DATA Start Marker
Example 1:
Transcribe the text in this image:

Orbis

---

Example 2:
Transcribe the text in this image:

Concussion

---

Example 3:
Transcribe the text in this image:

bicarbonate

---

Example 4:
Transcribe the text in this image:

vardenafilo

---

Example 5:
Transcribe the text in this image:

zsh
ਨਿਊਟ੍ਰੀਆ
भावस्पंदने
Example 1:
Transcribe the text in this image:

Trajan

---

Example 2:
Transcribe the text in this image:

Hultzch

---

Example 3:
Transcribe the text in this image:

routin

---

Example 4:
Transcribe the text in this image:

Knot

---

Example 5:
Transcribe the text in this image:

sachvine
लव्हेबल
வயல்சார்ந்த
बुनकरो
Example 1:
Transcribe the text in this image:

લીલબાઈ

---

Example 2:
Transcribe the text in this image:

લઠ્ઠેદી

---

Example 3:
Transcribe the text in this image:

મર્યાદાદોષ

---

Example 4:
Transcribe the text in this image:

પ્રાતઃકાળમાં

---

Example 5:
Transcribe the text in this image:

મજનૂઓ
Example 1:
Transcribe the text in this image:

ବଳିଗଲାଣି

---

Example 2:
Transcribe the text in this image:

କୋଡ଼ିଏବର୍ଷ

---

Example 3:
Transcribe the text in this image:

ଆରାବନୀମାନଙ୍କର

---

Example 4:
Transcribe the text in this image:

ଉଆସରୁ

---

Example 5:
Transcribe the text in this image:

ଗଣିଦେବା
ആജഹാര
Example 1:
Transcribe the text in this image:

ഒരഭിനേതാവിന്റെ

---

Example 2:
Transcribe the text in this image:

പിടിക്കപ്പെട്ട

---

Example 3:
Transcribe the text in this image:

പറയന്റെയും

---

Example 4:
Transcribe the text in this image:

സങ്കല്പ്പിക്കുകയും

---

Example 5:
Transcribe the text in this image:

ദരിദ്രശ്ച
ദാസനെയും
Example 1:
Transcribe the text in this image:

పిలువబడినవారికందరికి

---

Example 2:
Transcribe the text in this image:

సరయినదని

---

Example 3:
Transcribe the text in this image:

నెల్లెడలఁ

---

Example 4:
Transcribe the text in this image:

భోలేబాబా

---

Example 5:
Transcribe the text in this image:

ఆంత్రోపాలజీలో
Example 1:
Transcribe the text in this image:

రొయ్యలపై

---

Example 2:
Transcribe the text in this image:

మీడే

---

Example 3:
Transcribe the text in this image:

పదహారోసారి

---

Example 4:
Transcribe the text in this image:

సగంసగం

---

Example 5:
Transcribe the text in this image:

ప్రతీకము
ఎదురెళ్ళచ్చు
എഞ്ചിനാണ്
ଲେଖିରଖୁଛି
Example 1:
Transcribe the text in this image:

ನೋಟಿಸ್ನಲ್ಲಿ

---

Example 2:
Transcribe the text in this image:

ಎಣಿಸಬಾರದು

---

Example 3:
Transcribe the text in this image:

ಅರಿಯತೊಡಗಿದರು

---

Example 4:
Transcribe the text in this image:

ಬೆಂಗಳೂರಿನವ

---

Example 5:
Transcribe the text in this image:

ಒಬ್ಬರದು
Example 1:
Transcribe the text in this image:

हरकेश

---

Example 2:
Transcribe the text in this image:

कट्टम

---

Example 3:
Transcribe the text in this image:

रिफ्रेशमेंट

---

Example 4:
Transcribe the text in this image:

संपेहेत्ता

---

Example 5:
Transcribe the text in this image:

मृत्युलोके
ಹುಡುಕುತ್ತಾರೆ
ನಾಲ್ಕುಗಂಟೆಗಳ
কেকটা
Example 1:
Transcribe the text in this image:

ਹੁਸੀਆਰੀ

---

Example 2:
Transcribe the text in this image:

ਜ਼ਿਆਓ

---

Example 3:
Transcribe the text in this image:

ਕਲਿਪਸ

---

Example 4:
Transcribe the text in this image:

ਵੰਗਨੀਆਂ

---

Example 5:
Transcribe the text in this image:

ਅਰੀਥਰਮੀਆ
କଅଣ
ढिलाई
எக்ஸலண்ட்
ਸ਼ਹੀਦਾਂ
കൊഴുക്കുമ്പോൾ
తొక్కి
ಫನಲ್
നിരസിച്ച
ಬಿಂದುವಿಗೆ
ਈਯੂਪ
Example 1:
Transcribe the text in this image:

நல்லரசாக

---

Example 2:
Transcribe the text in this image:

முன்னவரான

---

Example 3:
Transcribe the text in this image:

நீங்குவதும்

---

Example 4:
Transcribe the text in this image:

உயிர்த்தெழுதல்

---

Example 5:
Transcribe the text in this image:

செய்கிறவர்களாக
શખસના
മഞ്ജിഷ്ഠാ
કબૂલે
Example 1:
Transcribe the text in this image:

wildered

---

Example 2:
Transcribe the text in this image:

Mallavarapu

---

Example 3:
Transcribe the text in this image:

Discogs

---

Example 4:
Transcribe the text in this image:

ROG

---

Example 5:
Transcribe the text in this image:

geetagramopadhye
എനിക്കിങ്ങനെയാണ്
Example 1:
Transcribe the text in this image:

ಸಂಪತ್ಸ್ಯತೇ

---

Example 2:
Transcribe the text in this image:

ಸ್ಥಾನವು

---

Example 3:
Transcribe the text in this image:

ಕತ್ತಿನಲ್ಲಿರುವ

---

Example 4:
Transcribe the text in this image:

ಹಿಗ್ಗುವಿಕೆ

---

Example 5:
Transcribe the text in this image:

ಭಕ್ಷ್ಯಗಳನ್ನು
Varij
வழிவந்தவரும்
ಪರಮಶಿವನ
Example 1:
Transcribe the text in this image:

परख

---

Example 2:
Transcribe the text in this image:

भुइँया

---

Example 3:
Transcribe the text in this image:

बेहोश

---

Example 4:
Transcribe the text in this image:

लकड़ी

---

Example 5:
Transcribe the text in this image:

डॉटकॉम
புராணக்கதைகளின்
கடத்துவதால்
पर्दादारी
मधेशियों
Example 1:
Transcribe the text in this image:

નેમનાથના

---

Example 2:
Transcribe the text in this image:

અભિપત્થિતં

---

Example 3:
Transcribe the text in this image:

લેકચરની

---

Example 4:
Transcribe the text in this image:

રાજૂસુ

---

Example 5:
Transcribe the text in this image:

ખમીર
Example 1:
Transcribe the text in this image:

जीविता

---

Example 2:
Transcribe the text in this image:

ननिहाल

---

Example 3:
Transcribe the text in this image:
DATA End Marker
For this exercise, output all the data exactly as shown above.

*ANSWER SECTION:*
Example 1:
Transcribe the text in this image:

Orbis

---

Example 2:
Transcribe the text in this image:

Concussion

---

Example 3:
Transcribe the text in this image:

bicarbonate

---

Example 4:
Transcribe the text in this image:

vardenafilo

---

Example 5:
Transcribe the text in this image:

zsh
ਨਿਊਟ੍ਰੀਆ
भावस्पंदने
Example 1:
Transcribe the text in this image:

Trajan

---

Example 2:
Transcribe the text in this image:

Hultzch

---

Example 3:
Transcribe the text in this image:

routin

---

Example 4:
Transcribe the text in this image:

Knot

---

Example 5:
Transcribe the text in this image:

sachvine
लव्हेबल
வயல்சார்ந்த
बुनकरो
Example 1:
Transcribe the text in this image:

લીલબાઈ

---

Example 2:
Transcribe the text in this image:

લઠ્ઠેદી

---

Example 3:
Transcribe the text in this image:

મર્યાદાદોષ

---

Example 4:
Transcribe the text in this image:

પ્રાતઃકાળમાં

---

Example 5:
Transcribe the text in this image:

મજનૂઓ
Example 1:
Transcribe the text in this image:

ବଳିଗଲାଣି

---

Example 2:
Transcribe the text in this image:

କୋଡ଼ିଏବର୍ଷ

---

Example 3:
Transcribe the text in this image:

ଆରାବନୀମାନଙ୍କର

---

Example 4:
Transcribe the text in this image:

ଉଆସରୁ

---

Example 5:
Transcribe the text in this image:

ଗଣିଦେବା
ആജഹാര
Example 1:
Transcribe the text in this image:

ഒരഭിനേതാവിന്റെ

---

Example 2:
Transcribe the text in this image:

പിടിക്കപ്പെട്ട

---

Example 3:
Transcribe the text in this image:

പറയന്റെയും

---

Example 4:
Transcribe the text in this image:

സങ്കല്പ്പിക്കുകയും

---

Example 5:
Transcribe the text in this image:

ദരിദ്രശ്ച
ദാസനെയും
Example 1:
Transcribe the text in this image:

పిలువబడినవారికందరికి

---

Example 2:
Transcribe the text in this image:

సరయినదని

---

Example 3:
Transcribe the text in this image:

నెల్లెడలఁ

---

Example 4:
Transcribe the text in this image:

భోలేబాబా

---

Example 5:
Transcribe the text in this image:

ఆంత్రోపాలజీలో
Example 1:
Transcribe the text in this image:

రొయ్యలపై

---

Example 2:
Transcribe the text in this image:

మీడే

---

Example 3:
Transcribe the text in this image:

పదహారోసారి

---

Example 4:
Transcribe the text in this image:

సగంసగం

---

Example 5:
Transcribe the text in this image:

ప్రతీకము
ఎదురెళ్ళచ్చు
എഞ്ചിനാണ്
ଲେଖିରଖୁଛି
Example 1:
Transcribe the text in this image:

ನೋಟಿಸ್ನಲ್ಲಿ

---

Example 2:
Transcribe the text in this image:

ಎಣಿಸಬಾರದು

---

Example 3:
Transcribe the text in this image:

ಅರಿಯತೊಡಗಿದರು

---

Example 4:
Transcribe the text in this image:

ಬೆಂಗಳೂರಿನವ

---

Example 5:
Transcribe the text in this image:

ಒಬ್ಬರದು
Example 1:
Transcribe the text in this image:

हरकेश

---

Example 2:
Transcribe the text in this image:

कट्टम

---

Example 3:
Transcribe the text in this image:

रिफ्रेशमेंट

---

Example 4:
Transcribe the text in this image:

संपेहेत्ता

---

Example 5:
Transcribe the text in this image:

मृत्युलोके
ಹುಡುಕುತ್ತಾರೆ
ನಾಲ್ಕುಗಂಟೆಗಳ
কেকটা
Example 1:
Transcribe the text in this image:

ਹੁਸੀਆਰੀ

---

Example 2:
Transcribe the text in this image:

ਜ਼ਿਆਓ

---

Example 3:
Transcribe the text in this image:

ਕਲਿਪਸ

---

Example 4:
Transcribe the text in this image:

ਵੰਗਨੀਆਂ

---

Example 5:
Transcribe the text in this image:

ਅਰੀਥਰਮੀਆ
କଅଣ
ढिलाई
எக்ஸலண்ட்
ਸ਼ਹੀਦਾਂ
കൊഴുക്കുമ്പോൾ
తొక్కి
ಫನಲ್
നിരസിച്ച
ಬಿಂದುವಿಗೆ
ਈਯੂਪ
Example 1:
Transcribe the text in this image:

நல்லரசாக

---

Example 2:
Transcribe the text in this image:

முன்னவரான

---

Example 3:
Transcribe the text in this image:

நீங்குவதும்

---

Example 4:
Transcribe the text in this image:

உயிர்த்தெழுதல்

---

Example 5:
Transcribe the text in this image:

செய்கிறவர்களாக
શખસના
മഞ്ജിഷ്ഠാ
કબૂલે
Example 1:
Transcribe the text in this image:

wildered

---

Example 2:
Transcribe the text in this image:

Mallavarapu

---

Example 3:
Transcribe the text in this image:

Discogs

---

Example 4:
Transcribe the text in this image:

ROG

---

Example 5:
Transcribe the text in this image:

geetagramopadhye
എനിക്കിങ്ങനെയാണ്
Example 1:
Transcribe the text in this image:

ಸಂಪತ್ಸ್ಯತೇ

---

Example 2:
Transcribe the text in this image:

ಸ್ಥಾನವು

---

Example 3:
Transcribe the text in this image:

ಕತ್ತಿನಲ್ಲಿರುವ

---

Example 4:
Transcribe the text in this image:

ಹಿಗ್ಗುವಿಕೆ

---

Example 5:
Transcribe the text in this image:

ಭಕ್ಷ್ಯಗಳನ್ನು
Varij
வழிவந்தவரும்
ಪರಮಶಿವನ
Example 1:
Transcribe the text in this image:

परख

---

Example 2:
Transcribe the text in this image:

भुइँया

---

Example 3:
Transcribe the text in this image:

बेहोश

---

Example 4:
Transcribe the text in this image:

लकड़ी

---

Example 5:
Transcribe the text in this image:

डॉटकॉम
புராணக்கதைகளின்
கடத்துவதால்
पर्दादारी
मधेशियों
Example 1:
Transcribe the text in this image:

નેમનાથના

---

Example 2:
Transcribe the text in this image:

અભિપત્થિતં

---

Example 3:
Transcribe the text in this image:

લેકચરની

---

Example 4:
Transcribe the text in this image:

રાજૂસુ

---

Example 5:
Transcribe the text in this image:

ખમીર
Example 1:
Transcribe the text in this image:

जीविता

---

Example 2:
Transcribe the text in this image:

ननिहाल

---

Example 3:
Transcribe the text in this image:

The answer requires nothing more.